[Dataset entries]
□ □ □ □

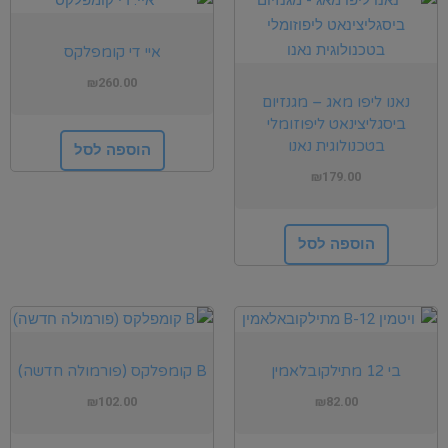
איי די קומפלקס
₪
260.00
נאנו ליפו מאג – מגנזיום
ביסגליצינאט ליפוזומלי
בטכנולוגית נאנו
הוספה לסל
₪
179.00
הוספה לסל
בי 12 מתילקובלאמין
B קומפלקס (פורמולה חדשה)
₪
102.00
₪
82.00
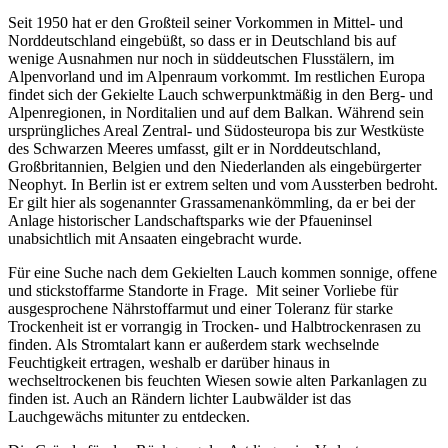
Seit 1950 hat er den Großteil seiner Vorkommen in Mittel- und
Norddeutschland eingebüßt, so dass er in Deutschland bis auf
wenige Ausnahmen nur noch in süddeutschen Flusstälern, im
Alpenvorland und im Alpenraum vorkommt. Im restlichen Europa
findet sich der Gekielte Lauch schwerpunktmäßig in den Berg- und
Alpenregionen, in Norditalien und auf dem Balkan. Während sein
ursprüngliches Areal Zentral- und Südosteuropa bis zur Westküste
des Schwarzen Meeres umfasst, gilt er in Norddeutschland,
Großbritannien, Belgien und den Niederlanden als eingebürgerter
Neophyt. In Berlin ist er extrem selten und vom Aussterben bedroht.
Er gilt hier als sogenannter Grassamenankömmling, da er bei der
Anlage historischer Landschaftsparks wie der Pfaueninsel
unabsichtlich mit Ansaaten eingebracht wurde.
Für eine Suche nach dem Gekielten Lauch kommen sonnige, offene
und stickstoffarme Standorte in Frage. Mit seiner Vorliebe für
ausgesprochene Nährstoffarmut und einer Toleranz für starke
Trockenheit ist er vorrangig in Trocken- und Halbtrockenrasen zu
finden. Als Stromtalart kann er außerdem stark wechselnde
Feuchtigkeit ertragen, weshalb er darüber hinaus in
wechseltrockenen bis feuchten Wiesen sowie alten Parkanlagen zu
finden ist. Auch an Rändern lichter Laubwälder ist das
Lauchgewächs mitunter zu entdecken.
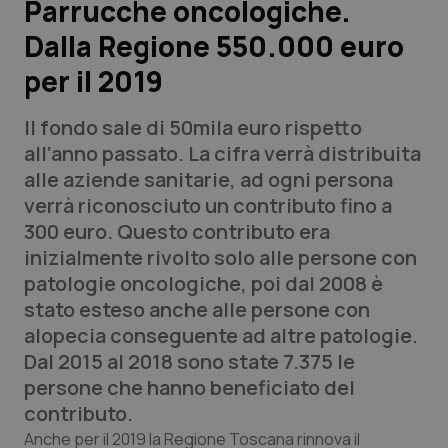
Parrucche oncologiche.
Dalla Regione 550.000 euro
Scienza e Farmaci
per il 2019
Studi e Analisi
Il fondo sale di 50mila euro rispetto
Lettere al direttore
all’anno passato. La cifra verrà distribuita
alle aziende sanitarie, ad ogni persona
Edizioni Regionali
verrà riconosciuto un contributo fino a
300 euro. Questo contributo era
QS Pro
inizialmente rivolto solo alle persone con
patologie oncologiche, poi dal 2008 è
Professionisti Sanitari.AI
stato esteso anche alle persone con
alopecia conseguente ad altre patologie.
Abruzzo
QS Pro Gold
Dal 2015 al 2018 sono state 7.375 le
persone che hanno beneficiato del
QS Club
Newsletter
Basilicata
Artrite & artrosi
contributo.
Anche per il 2019 la Regione Toscana rinnova il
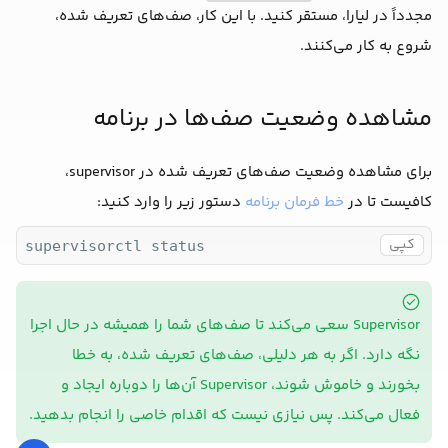
مجدداً در لیارا، مستقر کنید. با این کار، صف‌های تعریف شده،
شروع به کار می‌کنند.
مشاهده وضعیت صف‌ها در برنامه
برای مشاهده وضعیت صف‌های تعریف شده در supervisor،
کافیست تا در
خط فرمان برنامه
دستور زیر را وارد کنید:
کپی
supervisorctl status
Supervisor سعی می‌کند تا صف‌های شما را همیشه در حال اجرا
نگه دارد. اگر به هر دلیلی، صف‌های تعریف شده، به خطا
بخورند و خاموش شوند، Supervisor آن‌ها را دوباره ایجاد و
فعال می‌کند. پس نیازی نیست که اقدام خاصی را انجام بدهید.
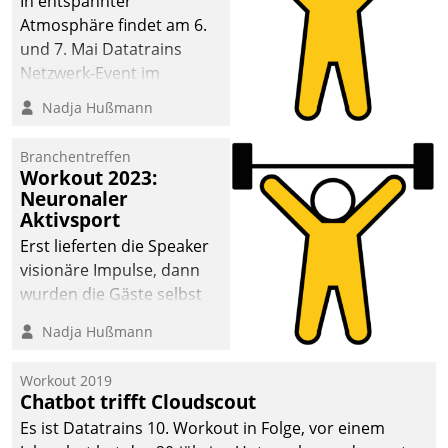
In entspannter
Atmosphäre findet am 6.
und 7. Mai Datatrains
Netzwerk-Event im
Kunden- und Partnerkreis
Nadja Hußmann
statt. Zentrale Frage: Wie
lassen sich
Branchentreffen
Mammutprojekte
Workout 2023:
meistern und Workloads
Neuronaler
Aktivsport
wuppen – bei zunehmend
anspruchsvollen
Erst lieferten die Speaker
Aufgaben und
visionäre Impulse, dann
abnehmendem
wurden die Gäste selbst
Nachwuchs?
aktiv und sammelten
Nadja Hußmann
methodisch
Vernetzungsideen fürs
Workout 2019
Quartier. Dazwischen
Chatbot trifft Cloudscout
zeigte Datatrain, was es
Es ist Datatrains 10. Workout in Folge, vor einem
Neues zu bieten hat.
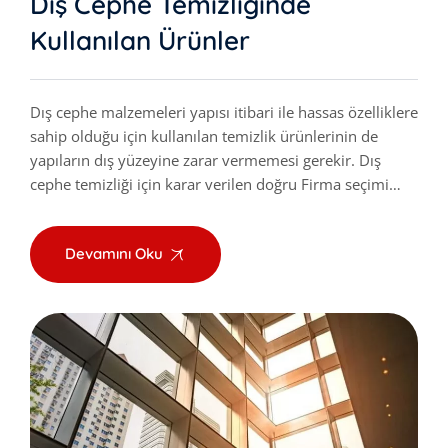
Dış Cephe Temizliğinde
Kullanılan Ürünler
Dış cephe malzemeleri yapısı itibari ile hassas özelliklere
sahip olduğu için kullanılan temizlik ürünlerinin de
yapıların dış yüzeyine zarar vermemesi gerekir. Dış
cephe temizliği için karar verilen doğru Firma seçimi…
Devamını Oku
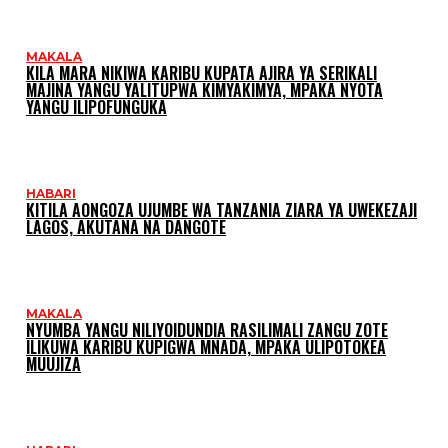
MAKALA
KILA MARA NIKIWA KARIBU KUPATA AJIRA YA SERIKALI
MAJINA YANGU YALITUPWA KIMYAKIMYA, MPAKA NYOTA
YANGU ILIPOFUNGUKA
HABARI
KITILA AONGOZA UJUMBE WA TANZANIA ZIARA YA UWEKEZAJI
LAGOS, AKUTANA NA DANGOTE
MAKALA
NYUMBA YANGU NILIYOIDUNDIA RASILIMALI ZANGU ZOTE
ILIKUWA KARIBU KUPIGWA MNADA, MPAKA ULIPOTOKEA
MUUJIZA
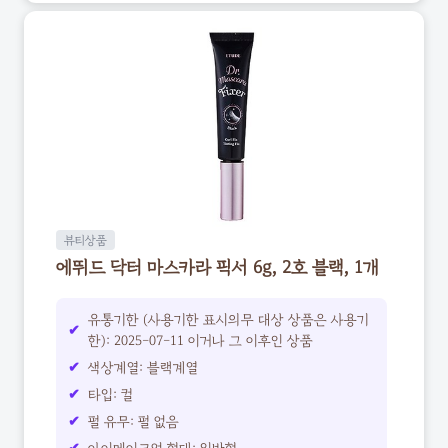
뷰티상품
에뛰드 닥터 마스카라 픽서 6g, 2호 블랙, 1개
유통기한 (사용기한 표시의무 대상 상품은 사용기
한): 2025-07-11 이거나 그 이후인 상품
색상계열: 블랙계열
타입: 컬
펄 유무: 펄 없음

□ □ □ □

▸ **Task prompt**
Hand back all the entries exactly, leaving out the pictures.

▸ **Output of the exercise**
איי די קומפלקס
₪
260.00
נאנו ליפו מאג – מגנזיום
ביסגליצינאט ליפוזומלי
בטכנולוגית נאנו
הוספה לסל
₪
179.00
הוספה לסל
בי 12 מתילקובלאמין
B קומפלקס (פורמולה חדשה)
₪
102.00
₪
82.00
Seit 1950 hat er den Großteil seiner Vorkommen in Mittel- und
Norddeutschland eingebüßt, so dass er in Deutschland bis auf
wenige Ausnahmen nur noch in süddeutschen Flusstälern, im
Alpenvorland und im Alpenraum vorkommt. Im restlichen Europa
findet sich der Gekielte Lauch schwerpunktmäßig in den Berg- und
Alpenregionen, in Norditalien und auf dem Balkan. Während sein
ursprüngliches Areal Zentral- und Südosteuropa bis zur Westküste
des Schwarzen Meeres umfasst, gilt er in Norddeutschland,
Großbritannien, Belgien und den Niederlanden als eingebürgerter
Neophyt. In Berlin ist er extrem selten und vom Aussterben bedroht.
Er gilt hier als sogenannter Grassamenankömmling, da er bei der
Anlage historischer Landschaftsparks wie der Pfaueninsel
unabsichtlich mit Ansaaten eingebracht wurde.
Für eine Suche nach dem Gekielten Lauch kommen sonnige, offene
und stickstoffarme Standorte in Frage. Mit seiner Vorliebe für
ausgesprochene Nährstoffarmut und einer Toleranz für starke
Trockenheit ist er vorrangig in Trocken- und Halbtrockenrasen zu
finden. Als Stromtalart kann er außerdem stark wechselnde
Feuchtigkeit ertragen, weshalb er darüber hinaus in
wechseltrockenen bis feuchten Wiesen sowie alten Parkanlagen zu
finden ist. Auch an Rändern lichter Laubwälder ist das
Lauchgewächs mitunter zu entdecken.
Parrucche oncologiche.
Dalla Regione 550.000 euro
Scienza e Farmaci
per il 2019
Studi e Analisi
Il fondo sale di 50mila euro rispetto
Lettere al direttore
all’anno passato. La cifra verrà distribuita
alle aziende sanitarie, ad ogni persona
Edizioni Regionali
verrà riconosciuto un contributo fino a
300 euro. Questo contributo era
QS Pro
inizialmente rivolto solo alle persone con
patologie oncologiche, poi dal 2008 è
Professionisti Sanitari.AI
stato esteso anche alle persone con
alopecia conseguente ad altre patologie.
Abruzzo
QS Pro Gold
Dal 2015 al 2018 sono state 7.375 le
persone che hanno beneficiato del
QS Club
Newsletter
Basilicata
Artrite & artrosi
contributo.
Anche per il 2019 la Regione Toscana rinnova il
مجدداً در لیارا، مستقر کنید. با این کار، صف‌های تعریف شده،
شروع به کار می‌کنند.
مشاهده وضعیت صف‌ها در برنامه
برای مشاهده وضعیت صف‌های تعریف شده در supervisor،
کافیست تا در
خط فرمان برنامه
دستور زیر را وارد کنید:
کپی
supervisorctl status
Supervisor سعی می‌کند تا صف‌های شما را همیشه در حال اجرا
نگه دارد. اگر به هر دلیلی، صف‌های تعریف شده، به خطا
بخورند و خاموش شوند، Supervisor آن‌ها را دوباره ایجاد و
فعال می‌کند. پس نیازی نیست که اقدام خاصی را انجام بدهید.
In entspannter
Atmosphäre findet am 6.
und 7. Mai Datatrains
Netzwerk-Event im
Kunden- und Partnerkreis
Nadja Hußmann
statt. Zentrale Frage: Wie
lassen sich
Branchentreffen
Mammutprojekte
Workout 2023:
meistern und Workloads
Neuronaler
Aktivsport
wuppen – bei zunehmend
anspruchsvollen
Erst lieferten die Speaker
Aufgaben und
visionäre Impulse, dann
abnehmendem
wurden die Gäste selbst
Nachwuchs?
aktiv und sammelten
Nadja Hußmann
methodisch
Vernetzungsideen fürs
Workout 2019
Quartier. Dazwischen
Chatbot trifft Cloudscout
zeigte Datatrain, was es
Es ist Datatrains 10. Workout in Folge, vor einem
Neues zu bieten hat.
Dış Cephe Temizliğinde
Kullanılan Ürünler
Dış cephe malzemeleri yapısı itibari ile hassas özelliklere
sahip olduğu için kullanılan temizlik ürünlerinin de
yapıların dış yüzeyine zarar vermemesi gerekir. Dış
cephe temizliği için karar verilen doğru Firma seçimi…
Devamını Oku
MAKALA
KILA MARA NIKIWA KARIBU KUPATA AJIRA YA SERIKALI
MAJINA YANGU YALITUPWA KIMYAKIMYA, MPAKA NYOTA
YANGU ILIPOFUNGUKA
HABARI
KITILA AONGOZA UJUMBE WA TANZANIA ZIARA YA UWEKEZAJI
LAGOS, AKUTANA NA DANGOTE
MAKALA
NYUMBA YANGU NILIYOIDUNDIA RASILIMALI ZANGU ZOTE
ILIKUWA KARIBU KUPIGWA MNADA, MPAKA ULIPOTOKEA
MUUJIZA
뷰티상품
에뛰드 닥터 마스카라 픽서 6g, 2호 블랙, 1개
유통기한 (사용기한 표시의무 대상 상품은 사용기
한): 2025-07-11 이거나 그 이후인 상품
색상계열: 블랙계열
타입: 컬
펄 유무: 펄 없음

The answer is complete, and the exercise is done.